(Taiwan-ROC) Biro Perdagangan Luar Negeri, Kementerian Perekonomian, menyatakan, menteri ekonomi, Chang Chia-juch tanggal 16 memimpin rombongan menuju ke Qingdao, Daratan Tiongkok, menwakili Republik Tiongkok hadir dalam Pertemuan Menteri Perdagangan (MRT) ke 20 Kerja Sama Ekonomi Asia Pacific (APEC), mengadakan pertukaran pendapat mengenai masalah penting yang dihadapi APEC dengan 20 anggota lainnya
Pertemuan Menteri Perdagangan APEC ke 20 akan berlangsung tanggal 17-18 Mei 2014 di Qingdao, dengan dipimpin oleh Menteri Perdagangan Daratan Tiongkok, Gao Hu-cheng. Topik utama tahun ini adalah “Asia Pacifik Bergandeng Tangan Menciptakan Masa Depan”. Dengan 3 harapan utama dari negara anggota yaitu “mempromosikan kerjasama ekonomi regional secara menyeluruh”, “meningkatkan perkembangan, reformasi dan pertumbuhan ekonomi” serta “memperkuat hubungan komprehensif dan pembangunan infrastruktur”, selain itu juga tetap mempertahankan dan memperdalam hubungan kerjasama antar anggota APEC.
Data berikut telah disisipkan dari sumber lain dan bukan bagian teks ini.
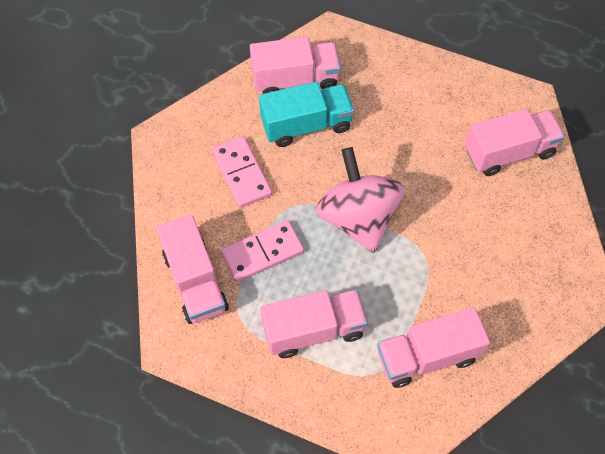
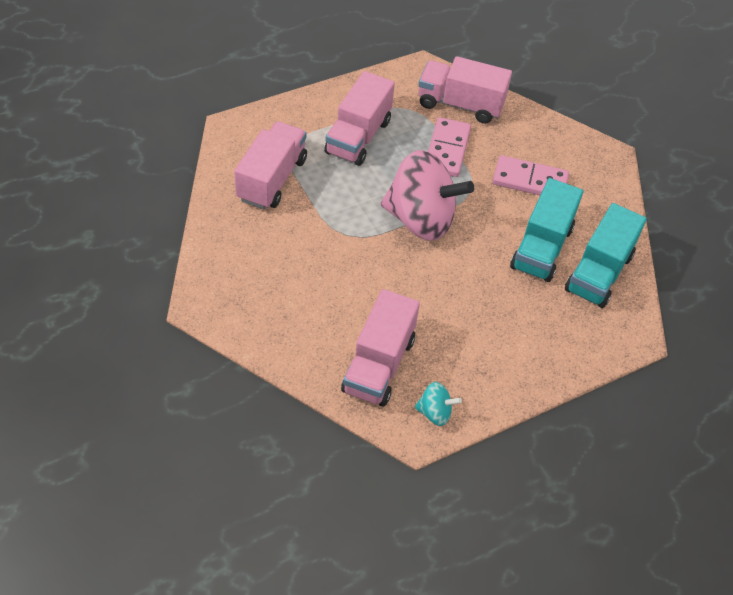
camera: 125 degrees right, 10 degrees down
pink truck [250,36,341,94] -> turquoise truck [565,203,647,308]
none -> turquoise spinning top [415,382,462,426]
Menteri Perekonomian juga menegaskan, guna meneruskan kelanjutan Organisasi Perdagangan Internasional (WTO) terhadap system perdagangan multilateral, sekaligus juga mempercepat pembahasan Doha Development Agenda (DDA), dalam pertemuan menteri perdagangan tahun ini secara khusus mengundang sekretaris jenderal WTO, Roberto Azevedo untuk hadiri membagikan pengalaman keikutsertaannya dalam “Program Bali”, dan pertukaran pendapat WTO tentang penyelesaian masalah DDA. Diperkirakan pada akhir pertemuan nanti dapat menghasilkan suara bulat yang mendukung WTO dalam system perdagangan multilateral, menegaskan kembali komitmen proteksionisme anti perdagangan dan mengatur program kerja setelah program Bali.
Selain melanjutkan program kerja utama yang dihasilkan dalam pertemuan di Bali tahun lalu seperti Bagan strukturasi perhubungan APEC, terus memperkuat kerja sama di bidang infrastruktur melalui sector publik dan swasta, memperkuat keikutsertaan badan usaha kecil dan menengah serta kaum wanita dalam perekonomian dan lainnya sebagai langkah mempromosikan zona perdagangan bebas Asia Pacific.